Un pensiero, quello sulla morte, profondo e che rispecchia la personalità dell’eroe caduto. Un pensiero da ascoltare in religioso silenzio, un silenzio che sa di profondo rispetto verso una persona che in vita ha regalato gioia anche a chi stava vivendo momenti terribili. “‘Mi piacerebbe che ti dicessero che la vita comprende la morte. Perché il dolore non è solo vuota perdita, ma affettività, acquisizione oltre che sottrazione. La morte è un testimone che i migliori di noi lasciano ad altri nella convinzione che se ne possano giovare: così nasce il ricordo, la memoria più bella che è storia della nostra stessa identità’. Impossibile dimenticarti. Hai lasciato un vuoto incolmabile in chiunque abbia avuto l’onore di incontrarti nella sua vita professionale e personale. Porta il tuo sorriso lassù. Ovunque proteggi. Ciao Cri“, conclude il post Alda.
Vengono i brividi a leggere queste parole. Parole che sono una sorta di attestato di immortalità per Cristian. Perché quando si lascia un ricordo indelebile ai cari e anche a chi è entrato di passaggio nella nostra vita, vuol dire che dentro di se si ha qualcosa di unico e speciale. Una forma di rispetto che va oltre i soldi che si “tirano su”, oltre i sacrifici e il lavoro svolto in vita. È un qualcosa che riguarda il profondo di un essere umano, la sua anima, un qualcosa che non si può, forse, pienamente comprendere.
Ed è così che emerge l’immagine di un eroe, il cui superpotere era proprio il sorriso. Un sorriso che non perdeva neanche quando andava faccia a faccia con la morte, neanche quando aveva la vita di qualcun altro appesa a un filo. È così che lo ricorda Rossella: “Ciao Cristian, mi piace immaginarti che ridi con noi da lassù. Mi sembra ancora ieri quando ci dicevi in sala operatoria: ‘Operiamo non ci sono problemi’, anche quando ci trovavamo davanti a situazioni complicate .Ma soprattutto la tua risata ci rasserenava sempre, in ogni situazione, perché tu eri non solo un grande lavoratore, ma una persona unica e speciale“.
Unico, speciale, è questo il tenore di tutti, ma proprio tutti i messaggi in onore di Cristian.
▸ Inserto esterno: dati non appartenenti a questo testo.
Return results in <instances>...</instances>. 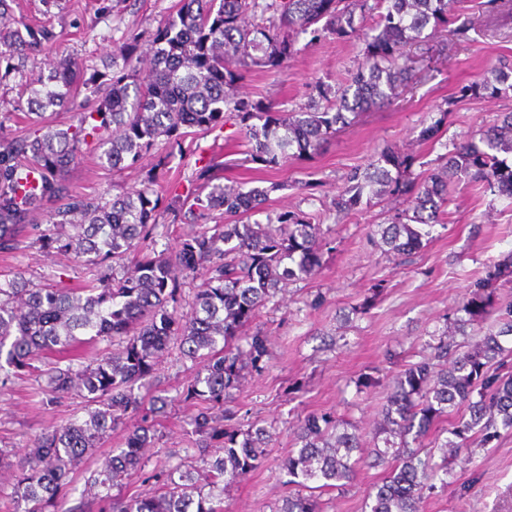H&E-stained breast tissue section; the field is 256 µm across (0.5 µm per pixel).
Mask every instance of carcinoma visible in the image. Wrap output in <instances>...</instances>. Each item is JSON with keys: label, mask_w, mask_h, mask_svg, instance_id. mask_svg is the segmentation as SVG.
Segmentation results:
<instances>
[{"label": "carcinoma", "mask_w": 512, "mask_h": 512, "mask_svg": "<svg viewBox=\"0 0 512 512\" xmlns=\"http://www.w3.org/2000/svg\"><path fill=\"white\" fill-rule=\"evenodd\" d=\"M176 16L153 33L150 66L140 69L136 46L113 47L111 63L87 71L80 58L61 49L49 25L0 26V87L16 90L13 109L29 128L0 143V251L18 249L32 235L40 247L64 255L91 271L103 261L117 263L130 253L141 259L129 275L107 281L92 277L79 288H30L21 277L0 281V385L29 376L33 361L48 353L56 360L47 386L57 397L77 394L86 417L68 419L40 434L25 457L13 464L0 449V468L14 467L11 493L0 512H55L70 476L110 432L124 428V447L102 462L90 483L93 499L111 512H224V488L258 469L272 433L261 427L226 428L234 414V390L248 369L260 370L263 338L245 333L261 309L290 282L322 267L321 216L285 212L274 224H237L266 201L268 189L215 186L196 198L190 213L220 210L225 224L202 226L174 253L156 252L149 241L156 228L158 192L150 187L124 193L108 203L73 194L66 170L82 147L103 148L114 169L135 163L159 137L179 139L186 129L202 132L224 125V113L239 119L251 145L250 161L273 168L291 157H308L351 123L356 115L389 103L413 78L408 53L437 30L460 19L458 0H180ZM368 17L358 62L336 91H319L297 112H272L263 101L236 97L242 70H274L293 53L309 27L338 41L357 36L355 16ZM60 55L48 75L29 68L39 52ZM122 64H117V60ZM512 90V61L503 59L491 76L466 91L495 98L502 85ZM91 88L96 99L76 101ZM79 111L78 123L49 128L33 119L42 112ZM483 146L465 142L443 157L428 180L411 176L413 159L382 151L364 169L347 174L331 201L349 214L387 195L410 198L412 213H397L380 224L387 253L409 254L424 246L448 204V187L466 178L512 198V112L496 115L482 135ZM201 273L195 303L175 324L169 307L181 299L177 273ZM451 325L496 315L497 330L460 352L439 338L434 353L392 377L375 436L383 445L364 451L362 436L331 412L301 419L295 446L282 467L288 483L309 491L290 493L277 512H320L315 491L343 489L358 464H389L368 494L370 512H421L436 484H450L447 460L478 437L488 445L512 431V370L502 340L512 335V301L494 295L491 278L473 283L470 297ZM108 339L123 343L110 356L91 355L85 345ZM199 364L181 399L194 406V433L203 456L177 473L153 474L162 491L148 498L122 493L143 453L155 439L153 421L142 413L135 386L145 384L172 348ZM448 420L440 444L443 462L432 463L422 441ZM360 453L353 458L354 453ZM117 493H112V490Z\"/></svg>", "instance_id": "cac0c4a2"}]
</instances>
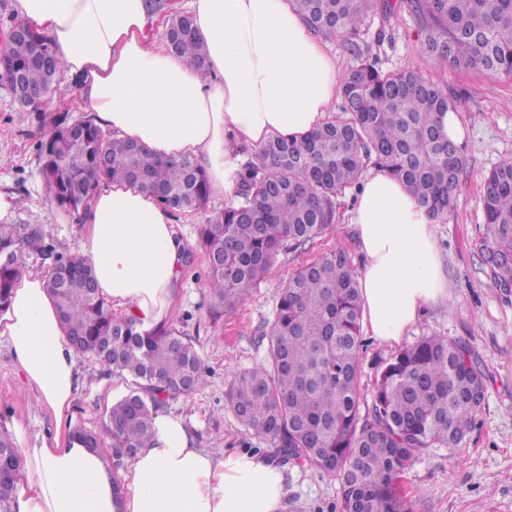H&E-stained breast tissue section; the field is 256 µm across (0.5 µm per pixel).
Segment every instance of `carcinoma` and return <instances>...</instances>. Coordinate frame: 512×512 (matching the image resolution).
<instances>
[{"label":"carcinoma","instance_id":"1","mask_svg":"<svg viewBox=\"0 0 512 512\" xmlns=\"http://www.w3.org/2000/svg\"><path fill=\"white\" fill-rule=\"evenodd\" d=\"M315 35L343 36L357 64L341 85L340 115L301 139L277 136L238 174L241 201L200 227L208 259L207 288L232 315L276 256L313 242L336 224V206L360 184L367 163L405 184L434 218L454 209L466 144L443 136L440 114L460 99L425 75L430 66L512 79V0H400L423 34L420 60L385 72L355 40L368 11L391 13L390 0H290ZM30 37L0 52V79L15 74L43 94L62 72L51 38L19 17ZM166 48L206 74V52L183 13L168 18ZM40 46L50 58L32 57ZM40 174L50 201L71 214L88 209L93 189L112 182L157 190L171 212L207 213L211 186L193 161H163L90 117L64 118L40 147ZM486 233L481 252L496 286L512 285V161L483 180ZM47 251L37 224H0V307L10 297L30 252ZM47 286L76 353L132 379L108 411L102 433L77 429L82 443L106 453L114 471L131 462L154 436V414L168 399L189 396L207 382L192 339L171 327L140 328L115 317L101 297L91 266L78 253L59 260ZM362 305L359 276L348 253L331 249L302 265L283 288L260 364L239 372L226 398L249 433L268 441L279 466L306 464L339 481L342 512H403L401 474L427 448H455L474 424L484 397L482 373L469 345L425 336L380 366L371 405L360 410ZM0 512H10L20 458L0 426Z\"/></svg>","mask_w":512,"mask_h":512}]
</instances>
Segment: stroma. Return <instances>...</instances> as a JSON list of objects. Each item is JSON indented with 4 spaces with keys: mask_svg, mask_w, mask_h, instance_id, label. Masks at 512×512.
Instances as JSON below:
<instances>
[{
    "mask_svg": "<svg viewBox=\"0 0 512 512\" xmlns=\"http://www.w3.org/2000/svg\"><path fill=\"white\" fill-rule=\"evenodd\" d=\"M386 28L393 41L376 44L375 33ZM421 36L406 9L390 17L369 11L358 41L369 45L383 70L396 71L418 61ZM429 79L462 98L461 118L467 127L468 164L461 172L453 211L437 220L435 233L448 277L447 302L429 306L402 341L415 344L438 335L470 344L484 376V400L475 424L455 450L430 448L398 480L405 512H512V293L496 288L482 263L485 235L481 188L485 175L512 160V81L432 67ZM57 92L35 109L20 111L0 88V191L16 198L14 224H37L52 248L51 256L31 253L24 274L47 275L52 260L80 248L82 223H57L40 174L39 145L51 119L85 116L67 75L57 78ZM351 195L340 197L337 221L305 248L278 256L265 278L240 301L235 316H225L206 284L207 259L197 245L203 215L176 214L177 232L186 245L177 283L171 326L191 336L207 374V384L190 397L168 400L164 413L180 415L196 447L215 453L259 449L269 456L268 442L247 433L225 399L234 375L259 364L278 297L289 277L321 253L341 248L353 263L361 257L347 212ZM76 395L70 413L74 427L98 430L112 406L130 386L87 357H79ZM21 423L31 443L52 441L57 433L53 414L42 408L35 392L16 373L5 338H0V425ZM288 512H342L336 478L306 466H284Z\"/></svg>",
    "mask_w": 512,
    "mask_h": 512,
    "instance_id": "35a3bbf8",
    "label": "stroma"
}]
</instances>
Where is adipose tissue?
<instances>
[{
  "label": "adipose tissue",
  "mask_w": 512,
  "mask_h": 512,
  "mask_svg": "<svg viewBox=\"0 0 512 512\" xmlns=\"http://www.w3.org/2000/svg\"><path fill=\"white\" fill-rule=\"evenodd\" d=\"M49 35L65 73L113 137L161 159L199 158L214 193L232 200L242 150L277 135L302 138L328 120L340 89L336 59L289 0H191L205 43L206 74L158 45L152 0H15ZM81 252L98 288L122 315L147 327L168 322L184 245L172 213L120 182L98 188L83 216ZM363 265L364 327L400 342L423 310L448 297L435 221L401 181L369 171L350 213ZM15 369L57 421L76 392L77 358L38 275L23 276L0 310ZM153 444L114 473L102 451L73 433L21 444L25 480L13 512H284L282 470L239 452L195 447L181 416L155 421Z\"/></svg>",
  "instance_id": "ef3b65f1"
}]
</instances>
Un uomo che ci piace pensare possa essere morto con il sorriso. D’altronde era abituato ad andare faccia a faccia con la morte, con la paura di un essere umano, ma un sorriso alieno, più contagioso della pandemia. “Non guardavo mai i turni quando andavo a lavoro. Se trovavo Cristian Ilardi ero felice. Sapevo che sarebbe stato un turno diverso dagli altri. Un gran bravo ragazzo, un medico eccezionale. Un rianimatore cazzuto, che riusciva a trasmettere serenità“, scrive ancora Giuseppe.
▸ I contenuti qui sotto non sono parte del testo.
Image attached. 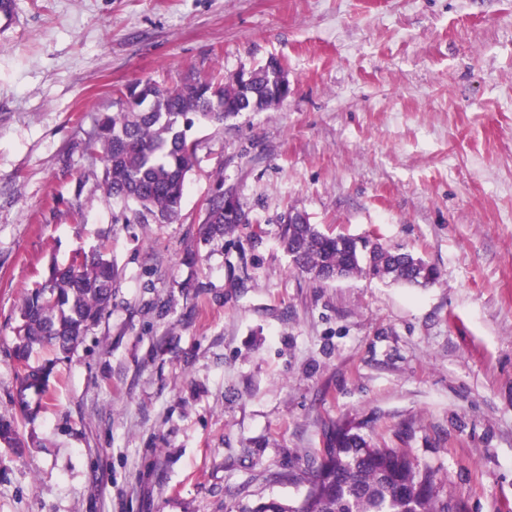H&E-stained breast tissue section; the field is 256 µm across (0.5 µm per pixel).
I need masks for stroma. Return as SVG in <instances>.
Masks as SVG:
<instances>
[{
	"label": "stroma",
	"instance_id": "obj_1",
	"mask_svg": "<svg viewBox=\"0 0 512 512\" xmlns=\"http://www.w3.org/2000/svg\"><path fill=\"white\" fill-rule=\"evenodd\" d=\"M0 30V512H240L301 503L345 420L512 512V0H16ZM277 58L278 108L196 124L178 221L119 220L84 152L135 80ZM246 217L204 240L216 191ZM438 272L317 284L291 210ZM106 246L112 304L17 417L27 290Z\"/></svg>",
	"mask_w": 512,
	"mask_h": 512
}]
</instances>
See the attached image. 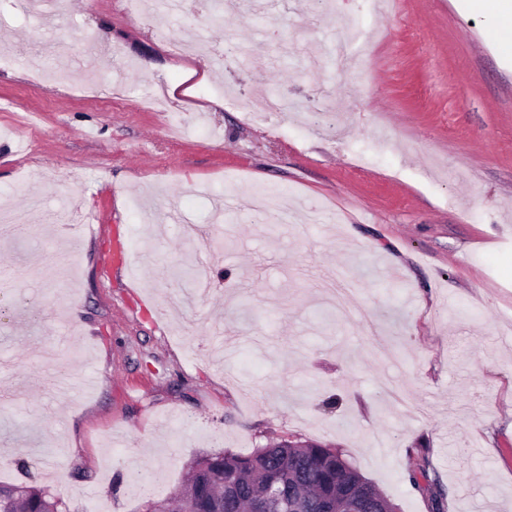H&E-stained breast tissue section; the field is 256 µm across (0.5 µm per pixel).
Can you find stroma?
<instances>
[{"label":"stroma","mask_w":512,"mask_h":512,"mask_svg":"<svg viewBox=\"0 0 512 512\" xmlns=\"http://www.w3.org/2000/svg\"><path fill=\"white\" fill-rule=\"evenodd\" d=\"M223 25L0 0V481L140 512L204 452L329 444L398 512H512V63L458 0H233ZM231 43L173 56L155 40ZM120 46L72 71L81 40ZM39 54L42 70L24 68ZM168 107L147 108L157 87ZM279 90L249 118L226 90ZM187 129L178 136L173 123ZM265 193L298 210L258 213ZM147 258L138 273L116 247ZM409 480L411 485L428 495L434 512H444L446 508L447 492L436 472L430 471L427 456L416 450L411 455Z\"/></svg>","instance_id":"35a3bbf8"}]
</instances>
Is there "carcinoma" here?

Toccante Gabriele, che se la prende con il tempo, troppo poco per godersi a pieno una persona e personalità del genere: “Ci hai preso in giro una volta. Tutti addolorati senza motivo. E già pensavo alle risate che un giorno ci saremmo fatte, ripensando a tutte le condoglianze fuori tempo. Perché il tempo, certo, prima o poi arriva. Ma non poteva ritardare ancora? Non potevi scherzare ancora?“.
Ci scherzava pure con la morte. Sembrerebbe che non sia riuscito mai a odiarla del tutto, ci andava a braccetto e la faceva vivere più serenamente a tutti. Forse è per questo che oggi, in mezzo a tante lacrime, qualcuno strapperà un timido sorriso. Il sorriso per quel che è stato e per quel che Cristian ha lasciato, un sorriso per i numerosi pazienti ancora da curare seguendo il suo esempio. Un sorriso che sa ancora di Cristian Ilardi, il responsabile del reparto Rianimazione del Policlinico di Catania, morto fisicamente, immortale nei cuori di parenti, amici e colleghi.